Search the data below for "paint"; list each line that holds it.
-- Opening Marker --
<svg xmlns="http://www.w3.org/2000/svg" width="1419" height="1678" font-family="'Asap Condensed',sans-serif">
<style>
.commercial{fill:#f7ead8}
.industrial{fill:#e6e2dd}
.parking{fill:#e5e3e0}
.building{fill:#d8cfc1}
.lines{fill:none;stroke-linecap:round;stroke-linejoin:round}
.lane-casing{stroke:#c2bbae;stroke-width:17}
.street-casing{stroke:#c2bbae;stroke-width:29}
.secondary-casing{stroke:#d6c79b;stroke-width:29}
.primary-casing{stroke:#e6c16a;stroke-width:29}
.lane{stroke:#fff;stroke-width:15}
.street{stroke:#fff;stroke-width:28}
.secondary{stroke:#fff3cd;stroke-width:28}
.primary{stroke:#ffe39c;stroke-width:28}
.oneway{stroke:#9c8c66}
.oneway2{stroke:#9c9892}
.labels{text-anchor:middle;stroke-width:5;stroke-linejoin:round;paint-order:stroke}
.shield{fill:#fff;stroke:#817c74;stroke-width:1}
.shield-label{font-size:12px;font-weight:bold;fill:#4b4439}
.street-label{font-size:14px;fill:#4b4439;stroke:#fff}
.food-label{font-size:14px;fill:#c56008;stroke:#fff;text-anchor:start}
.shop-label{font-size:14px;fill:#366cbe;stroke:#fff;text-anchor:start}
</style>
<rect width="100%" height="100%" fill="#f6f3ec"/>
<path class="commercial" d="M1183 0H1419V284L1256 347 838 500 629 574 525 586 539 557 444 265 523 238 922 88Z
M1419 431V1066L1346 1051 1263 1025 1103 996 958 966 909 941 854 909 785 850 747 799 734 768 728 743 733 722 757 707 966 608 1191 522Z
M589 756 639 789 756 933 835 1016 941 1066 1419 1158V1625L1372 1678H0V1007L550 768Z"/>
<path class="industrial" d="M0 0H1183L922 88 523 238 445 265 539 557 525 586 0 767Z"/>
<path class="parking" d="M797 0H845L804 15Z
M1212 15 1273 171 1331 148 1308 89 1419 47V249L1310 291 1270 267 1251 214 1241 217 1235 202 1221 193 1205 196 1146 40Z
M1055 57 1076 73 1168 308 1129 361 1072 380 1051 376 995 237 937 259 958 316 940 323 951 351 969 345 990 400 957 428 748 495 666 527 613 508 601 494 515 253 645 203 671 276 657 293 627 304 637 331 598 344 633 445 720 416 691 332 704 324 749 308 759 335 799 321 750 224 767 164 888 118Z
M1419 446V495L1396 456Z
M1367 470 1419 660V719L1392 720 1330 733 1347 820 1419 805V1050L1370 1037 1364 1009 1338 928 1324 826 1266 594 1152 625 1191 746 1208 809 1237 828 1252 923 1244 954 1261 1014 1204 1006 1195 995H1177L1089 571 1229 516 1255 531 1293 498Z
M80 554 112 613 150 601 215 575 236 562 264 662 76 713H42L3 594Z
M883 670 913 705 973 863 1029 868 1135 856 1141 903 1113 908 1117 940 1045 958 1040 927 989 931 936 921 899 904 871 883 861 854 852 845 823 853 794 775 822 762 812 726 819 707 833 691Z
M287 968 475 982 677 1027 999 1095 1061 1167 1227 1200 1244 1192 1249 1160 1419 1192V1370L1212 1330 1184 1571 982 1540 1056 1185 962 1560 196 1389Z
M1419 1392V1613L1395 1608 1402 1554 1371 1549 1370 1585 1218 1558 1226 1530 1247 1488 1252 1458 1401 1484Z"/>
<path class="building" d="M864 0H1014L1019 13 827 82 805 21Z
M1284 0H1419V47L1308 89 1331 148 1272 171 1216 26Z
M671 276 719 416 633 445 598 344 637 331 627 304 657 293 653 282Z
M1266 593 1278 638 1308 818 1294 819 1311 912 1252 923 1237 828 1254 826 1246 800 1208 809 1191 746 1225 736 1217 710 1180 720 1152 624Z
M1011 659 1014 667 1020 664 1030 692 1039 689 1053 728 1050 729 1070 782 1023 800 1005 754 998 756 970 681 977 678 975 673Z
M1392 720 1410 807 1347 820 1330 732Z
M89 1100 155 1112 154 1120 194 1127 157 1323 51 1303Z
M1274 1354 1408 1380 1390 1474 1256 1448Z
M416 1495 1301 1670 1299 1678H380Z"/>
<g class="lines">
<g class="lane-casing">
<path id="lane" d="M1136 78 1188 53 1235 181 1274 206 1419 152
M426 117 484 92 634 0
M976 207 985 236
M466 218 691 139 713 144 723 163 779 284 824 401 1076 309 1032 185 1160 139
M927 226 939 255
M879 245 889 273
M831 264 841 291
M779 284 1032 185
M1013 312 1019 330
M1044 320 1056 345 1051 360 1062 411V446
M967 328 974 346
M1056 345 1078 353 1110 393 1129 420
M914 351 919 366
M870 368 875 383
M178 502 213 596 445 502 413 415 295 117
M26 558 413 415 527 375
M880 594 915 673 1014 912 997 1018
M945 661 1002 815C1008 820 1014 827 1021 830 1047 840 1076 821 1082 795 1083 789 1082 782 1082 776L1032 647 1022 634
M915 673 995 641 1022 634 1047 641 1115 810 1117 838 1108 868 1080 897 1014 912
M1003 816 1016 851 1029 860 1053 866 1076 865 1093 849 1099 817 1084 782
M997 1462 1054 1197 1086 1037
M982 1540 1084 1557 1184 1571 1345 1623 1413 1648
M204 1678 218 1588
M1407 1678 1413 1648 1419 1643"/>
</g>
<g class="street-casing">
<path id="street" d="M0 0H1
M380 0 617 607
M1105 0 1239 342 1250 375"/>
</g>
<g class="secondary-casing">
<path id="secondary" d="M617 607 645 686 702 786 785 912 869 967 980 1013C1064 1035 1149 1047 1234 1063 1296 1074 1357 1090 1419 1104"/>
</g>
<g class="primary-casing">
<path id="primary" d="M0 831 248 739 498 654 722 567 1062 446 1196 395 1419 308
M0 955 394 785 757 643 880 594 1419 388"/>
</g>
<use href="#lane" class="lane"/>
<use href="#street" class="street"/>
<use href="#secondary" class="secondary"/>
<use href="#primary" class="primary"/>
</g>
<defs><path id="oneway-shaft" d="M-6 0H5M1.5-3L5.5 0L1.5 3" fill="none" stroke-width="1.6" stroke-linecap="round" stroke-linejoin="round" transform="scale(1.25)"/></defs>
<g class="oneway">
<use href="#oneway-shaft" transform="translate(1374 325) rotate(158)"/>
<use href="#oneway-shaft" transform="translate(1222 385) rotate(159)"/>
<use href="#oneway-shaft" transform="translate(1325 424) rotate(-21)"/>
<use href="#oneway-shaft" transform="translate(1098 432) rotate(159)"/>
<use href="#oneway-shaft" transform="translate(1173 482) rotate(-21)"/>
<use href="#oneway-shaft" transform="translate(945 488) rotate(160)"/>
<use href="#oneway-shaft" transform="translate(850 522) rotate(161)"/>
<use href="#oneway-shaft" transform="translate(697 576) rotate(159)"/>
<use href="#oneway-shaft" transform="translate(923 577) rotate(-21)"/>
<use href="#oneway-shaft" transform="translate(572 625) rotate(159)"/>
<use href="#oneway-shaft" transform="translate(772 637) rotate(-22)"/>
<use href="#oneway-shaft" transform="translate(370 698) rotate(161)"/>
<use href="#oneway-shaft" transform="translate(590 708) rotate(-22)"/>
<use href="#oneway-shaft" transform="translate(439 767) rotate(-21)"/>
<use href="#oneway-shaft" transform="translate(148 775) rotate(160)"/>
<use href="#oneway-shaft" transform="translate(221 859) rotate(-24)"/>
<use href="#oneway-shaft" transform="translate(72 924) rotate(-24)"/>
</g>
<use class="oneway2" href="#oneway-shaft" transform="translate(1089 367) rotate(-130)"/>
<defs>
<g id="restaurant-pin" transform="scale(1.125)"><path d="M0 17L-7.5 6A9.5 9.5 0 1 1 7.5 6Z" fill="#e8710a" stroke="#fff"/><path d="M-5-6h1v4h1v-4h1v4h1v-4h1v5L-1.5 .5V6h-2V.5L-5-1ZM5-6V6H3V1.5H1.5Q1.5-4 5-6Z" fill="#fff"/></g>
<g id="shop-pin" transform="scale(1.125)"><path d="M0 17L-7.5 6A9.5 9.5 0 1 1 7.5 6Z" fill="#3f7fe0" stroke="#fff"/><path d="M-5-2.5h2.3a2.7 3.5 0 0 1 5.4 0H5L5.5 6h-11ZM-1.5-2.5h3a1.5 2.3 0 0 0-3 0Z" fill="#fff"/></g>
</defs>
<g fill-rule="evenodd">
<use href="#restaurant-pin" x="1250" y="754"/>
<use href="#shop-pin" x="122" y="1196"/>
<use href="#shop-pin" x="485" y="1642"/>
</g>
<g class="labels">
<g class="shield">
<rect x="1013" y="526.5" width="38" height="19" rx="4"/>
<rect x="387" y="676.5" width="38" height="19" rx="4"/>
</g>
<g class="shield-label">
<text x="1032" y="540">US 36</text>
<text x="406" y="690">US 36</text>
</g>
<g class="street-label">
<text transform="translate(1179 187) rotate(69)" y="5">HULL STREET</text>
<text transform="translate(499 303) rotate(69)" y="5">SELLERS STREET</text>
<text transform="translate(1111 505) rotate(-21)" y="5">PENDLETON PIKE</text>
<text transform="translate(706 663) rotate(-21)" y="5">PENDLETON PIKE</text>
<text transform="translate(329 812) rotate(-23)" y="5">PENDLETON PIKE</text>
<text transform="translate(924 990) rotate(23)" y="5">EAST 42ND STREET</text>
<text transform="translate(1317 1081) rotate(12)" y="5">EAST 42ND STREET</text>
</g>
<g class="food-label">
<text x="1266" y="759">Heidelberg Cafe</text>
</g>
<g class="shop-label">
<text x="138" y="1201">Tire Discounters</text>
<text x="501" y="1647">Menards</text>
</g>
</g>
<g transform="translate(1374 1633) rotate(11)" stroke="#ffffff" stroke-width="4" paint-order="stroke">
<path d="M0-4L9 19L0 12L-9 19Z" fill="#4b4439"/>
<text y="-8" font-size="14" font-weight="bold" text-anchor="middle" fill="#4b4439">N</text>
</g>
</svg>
-- Closing Marker --
-- Opening Marker --
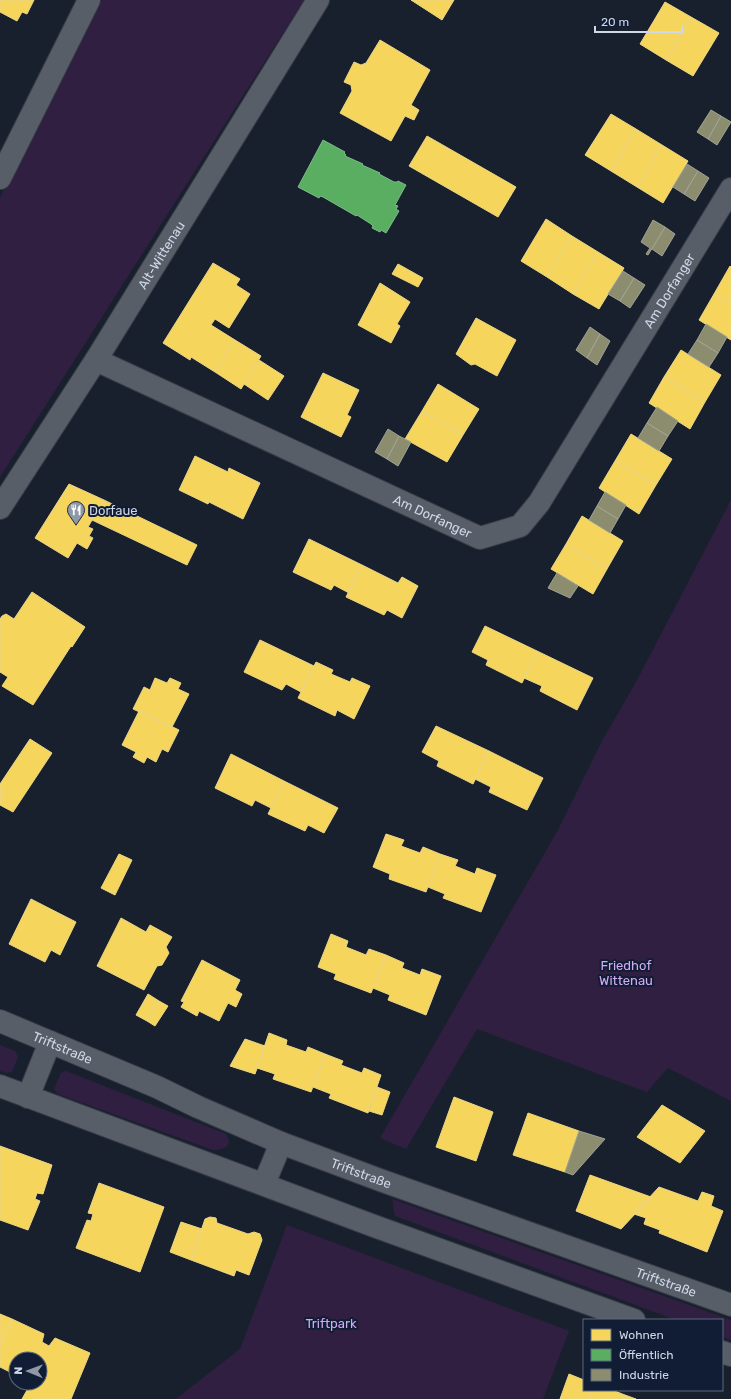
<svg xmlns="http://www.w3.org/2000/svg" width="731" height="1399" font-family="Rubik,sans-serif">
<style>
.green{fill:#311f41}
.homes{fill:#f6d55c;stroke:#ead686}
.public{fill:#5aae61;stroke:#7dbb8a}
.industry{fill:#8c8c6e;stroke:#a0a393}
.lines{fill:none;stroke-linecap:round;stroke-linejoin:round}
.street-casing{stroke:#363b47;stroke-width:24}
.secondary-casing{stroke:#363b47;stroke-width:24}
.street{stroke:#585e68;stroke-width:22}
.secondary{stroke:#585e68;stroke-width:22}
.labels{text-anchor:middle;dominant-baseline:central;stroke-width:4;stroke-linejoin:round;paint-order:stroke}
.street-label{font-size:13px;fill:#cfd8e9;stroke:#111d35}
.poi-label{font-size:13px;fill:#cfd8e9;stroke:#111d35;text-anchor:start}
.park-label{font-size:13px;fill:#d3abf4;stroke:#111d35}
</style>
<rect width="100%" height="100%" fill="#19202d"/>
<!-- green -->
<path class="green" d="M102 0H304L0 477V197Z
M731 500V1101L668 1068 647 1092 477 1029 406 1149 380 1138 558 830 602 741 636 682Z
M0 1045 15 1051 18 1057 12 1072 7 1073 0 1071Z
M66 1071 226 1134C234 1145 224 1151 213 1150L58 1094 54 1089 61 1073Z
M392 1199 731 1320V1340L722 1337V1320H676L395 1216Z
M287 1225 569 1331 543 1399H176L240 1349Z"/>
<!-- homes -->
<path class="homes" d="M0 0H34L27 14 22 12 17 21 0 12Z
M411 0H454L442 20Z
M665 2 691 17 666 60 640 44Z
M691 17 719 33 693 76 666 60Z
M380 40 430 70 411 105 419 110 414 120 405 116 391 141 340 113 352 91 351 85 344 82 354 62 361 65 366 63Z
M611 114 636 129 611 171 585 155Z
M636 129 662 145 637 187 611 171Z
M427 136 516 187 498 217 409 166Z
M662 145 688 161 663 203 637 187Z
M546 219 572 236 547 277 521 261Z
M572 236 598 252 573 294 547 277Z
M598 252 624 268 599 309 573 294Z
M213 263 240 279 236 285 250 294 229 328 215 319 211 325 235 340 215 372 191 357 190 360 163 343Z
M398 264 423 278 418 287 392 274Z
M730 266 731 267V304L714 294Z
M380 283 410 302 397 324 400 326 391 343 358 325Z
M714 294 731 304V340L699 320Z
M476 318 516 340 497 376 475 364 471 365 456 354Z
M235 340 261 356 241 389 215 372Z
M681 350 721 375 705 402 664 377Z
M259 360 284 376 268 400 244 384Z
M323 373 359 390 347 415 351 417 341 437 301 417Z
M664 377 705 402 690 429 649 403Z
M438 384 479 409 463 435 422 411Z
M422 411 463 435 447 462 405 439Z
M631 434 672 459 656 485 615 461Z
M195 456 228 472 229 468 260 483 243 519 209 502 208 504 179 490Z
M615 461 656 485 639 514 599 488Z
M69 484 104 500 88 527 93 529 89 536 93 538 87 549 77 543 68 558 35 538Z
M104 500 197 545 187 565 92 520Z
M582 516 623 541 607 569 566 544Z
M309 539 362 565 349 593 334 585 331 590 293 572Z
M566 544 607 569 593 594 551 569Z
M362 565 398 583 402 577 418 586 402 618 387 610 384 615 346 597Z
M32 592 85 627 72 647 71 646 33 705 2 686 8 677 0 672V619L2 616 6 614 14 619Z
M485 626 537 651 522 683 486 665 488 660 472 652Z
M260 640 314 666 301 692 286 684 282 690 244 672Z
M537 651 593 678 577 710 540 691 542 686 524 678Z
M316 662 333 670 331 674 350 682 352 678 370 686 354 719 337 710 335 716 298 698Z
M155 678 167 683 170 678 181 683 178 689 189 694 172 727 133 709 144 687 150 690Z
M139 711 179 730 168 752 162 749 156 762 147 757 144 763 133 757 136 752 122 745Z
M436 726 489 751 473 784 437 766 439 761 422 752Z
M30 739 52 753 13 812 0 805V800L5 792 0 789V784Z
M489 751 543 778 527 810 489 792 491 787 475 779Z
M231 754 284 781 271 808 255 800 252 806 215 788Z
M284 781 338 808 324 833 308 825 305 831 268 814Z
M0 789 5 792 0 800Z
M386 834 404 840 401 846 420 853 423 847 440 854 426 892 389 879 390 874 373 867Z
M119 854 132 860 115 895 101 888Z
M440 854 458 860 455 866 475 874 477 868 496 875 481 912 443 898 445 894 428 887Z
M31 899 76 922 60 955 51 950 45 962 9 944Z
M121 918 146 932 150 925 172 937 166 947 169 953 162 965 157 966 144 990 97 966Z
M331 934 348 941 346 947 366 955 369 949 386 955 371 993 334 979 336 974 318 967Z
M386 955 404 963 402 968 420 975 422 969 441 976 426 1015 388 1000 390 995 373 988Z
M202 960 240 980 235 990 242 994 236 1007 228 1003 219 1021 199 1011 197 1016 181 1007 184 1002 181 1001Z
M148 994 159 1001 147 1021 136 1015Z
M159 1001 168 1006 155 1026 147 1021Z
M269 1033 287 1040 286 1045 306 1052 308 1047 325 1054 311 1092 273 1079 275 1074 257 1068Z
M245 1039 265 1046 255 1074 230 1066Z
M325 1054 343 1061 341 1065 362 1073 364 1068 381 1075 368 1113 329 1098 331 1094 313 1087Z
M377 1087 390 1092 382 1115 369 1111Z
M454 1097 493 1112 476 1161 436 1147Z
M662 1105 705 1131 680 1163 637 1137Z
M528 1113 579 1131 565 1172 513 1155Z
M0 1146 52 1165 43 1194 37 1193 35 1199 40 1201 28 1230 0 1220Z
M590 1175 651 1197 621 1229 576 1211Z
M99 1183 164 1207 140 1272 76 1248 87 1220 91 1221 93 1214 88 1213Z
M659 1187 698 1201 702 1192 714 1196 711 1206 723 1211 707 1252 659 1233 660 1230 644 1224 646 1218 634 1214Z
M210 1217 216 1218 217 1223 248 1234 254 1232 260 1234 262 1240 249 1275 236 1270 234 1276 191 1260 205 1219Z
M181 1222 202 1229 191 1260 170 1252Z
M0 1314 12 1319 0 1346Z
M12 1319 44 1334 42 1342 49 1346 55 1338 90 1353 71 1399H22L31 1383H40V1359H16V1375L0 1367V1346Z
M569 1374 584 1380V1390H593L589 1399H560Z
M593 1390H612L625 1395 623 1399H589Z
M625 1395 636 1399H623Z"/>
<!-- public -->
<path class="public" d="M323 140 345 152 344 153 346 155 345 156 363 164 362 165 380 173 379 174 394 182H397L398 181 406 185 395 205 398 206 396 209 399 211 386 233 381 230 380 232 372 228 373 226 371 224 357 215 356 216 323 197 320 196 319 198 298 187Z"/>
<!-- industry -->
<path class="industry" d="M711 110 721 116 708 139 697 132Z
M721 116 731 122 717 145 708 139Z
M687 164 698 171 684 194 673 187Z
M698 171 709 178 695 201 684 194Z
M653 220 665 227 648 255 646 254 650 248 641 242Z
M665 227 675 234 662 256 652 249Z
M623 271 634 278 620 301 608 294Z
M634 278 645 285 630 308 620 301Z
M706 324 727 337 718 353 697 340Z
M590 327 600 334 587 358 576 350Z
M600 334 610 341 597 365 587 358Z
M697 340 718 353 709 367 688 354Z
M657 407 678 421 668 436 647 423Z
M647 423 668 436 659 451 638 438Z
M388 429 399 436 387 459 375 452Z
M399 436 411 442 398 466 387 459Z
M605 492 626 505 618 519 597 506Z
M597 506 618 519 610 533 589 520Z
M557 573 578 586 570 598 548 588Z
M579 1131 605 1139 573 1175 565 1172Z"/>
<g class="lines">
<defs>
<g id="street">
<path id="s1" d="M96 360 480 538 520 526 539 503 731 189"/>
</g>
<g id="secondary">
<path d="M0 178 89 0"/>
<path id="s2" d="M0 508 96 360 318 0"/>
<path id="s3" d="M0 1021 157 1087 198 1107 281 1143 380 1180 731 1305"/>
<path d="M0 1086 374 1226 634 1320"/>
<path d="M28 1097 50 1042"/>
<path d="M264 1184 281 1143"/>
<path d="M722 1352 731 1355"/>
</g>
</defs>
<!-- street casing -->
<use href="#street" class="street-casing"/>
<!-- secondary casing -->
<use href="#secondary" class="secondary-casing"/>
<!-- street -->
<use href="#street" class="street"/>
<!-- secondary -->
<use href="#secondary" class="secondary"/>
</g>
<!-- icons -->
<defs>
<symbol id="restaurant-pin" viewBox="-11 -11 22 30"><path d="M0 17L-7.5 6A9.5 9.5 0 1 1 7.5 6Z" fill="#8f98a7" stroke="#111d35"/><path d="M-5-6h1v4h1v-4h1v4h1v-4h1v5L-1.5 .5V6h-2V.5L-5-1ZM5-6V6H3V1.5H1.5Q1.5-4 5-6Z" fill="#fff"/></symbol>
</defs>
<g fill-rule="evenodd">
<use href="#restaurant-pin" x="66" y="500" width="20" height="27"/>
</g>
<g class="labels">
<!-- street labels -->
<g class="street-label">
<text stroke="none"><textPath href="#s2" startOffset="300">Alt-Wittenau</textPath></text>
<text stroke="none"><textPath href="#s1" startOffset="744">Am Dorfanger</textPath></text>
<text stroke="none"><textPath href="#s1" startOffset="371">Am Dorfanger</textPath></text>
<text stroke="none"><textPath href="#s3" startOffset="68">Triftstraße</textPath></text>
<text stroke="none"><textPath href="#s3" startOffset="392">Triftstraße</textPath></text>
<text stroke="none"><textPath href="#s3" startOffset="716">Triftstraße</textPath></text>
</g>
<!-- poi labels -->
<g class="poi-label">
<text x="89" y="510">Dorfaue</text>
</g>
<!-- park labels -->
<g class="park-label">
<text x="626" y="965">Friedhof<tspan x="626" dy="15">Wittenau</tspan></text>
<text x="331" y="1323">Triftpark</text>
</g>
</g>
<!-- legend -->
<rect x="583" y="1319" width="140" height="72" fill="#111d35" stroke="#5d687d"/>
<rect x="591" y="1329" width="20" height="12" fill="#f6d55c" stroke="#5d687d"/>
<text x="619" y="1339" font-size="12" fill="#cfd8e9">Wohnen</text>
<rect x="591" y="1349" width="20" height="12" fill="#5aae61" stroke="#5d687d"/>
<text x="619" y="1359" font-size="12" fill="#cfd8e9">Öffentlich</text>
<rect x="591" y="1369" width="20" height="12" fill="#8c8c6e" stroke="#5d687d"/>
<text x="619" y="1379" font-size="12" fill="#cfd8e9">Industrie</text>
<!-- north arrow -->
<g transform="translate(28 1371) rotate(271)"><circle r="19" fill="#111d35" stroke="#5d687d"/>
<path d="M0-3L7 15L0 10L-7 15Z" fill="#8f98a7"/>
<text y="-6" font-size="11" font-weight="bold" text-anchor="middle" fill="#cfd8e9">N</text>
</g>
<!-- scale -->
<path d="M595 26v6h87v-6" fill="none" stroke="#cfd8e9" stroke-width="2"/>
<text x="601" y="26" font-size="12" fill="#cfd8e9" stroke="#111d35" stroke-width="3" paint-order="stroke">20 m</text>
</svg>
-- Closing Marker --
◆ EXERCISE ANSWER ◆
.labels{text-anchor:middle;stroke-width:5;stroke-linejoin:round;paint-order:stroke}
<g transform="translate(1374 1633) rotate(11)" stroke="#ffffff" stroke-width="4" paint-order="stroke">
.labels{text-anchor:middle;dominant-baseline:central;stroke-width:4;stroke-linejoin:round;paint-order:stroke}
<text x="601" y="26" font-size="12" fill="#cfd8e9" stroke="#111d35" stroke-width="3" paint-order="stroke">20 m</text>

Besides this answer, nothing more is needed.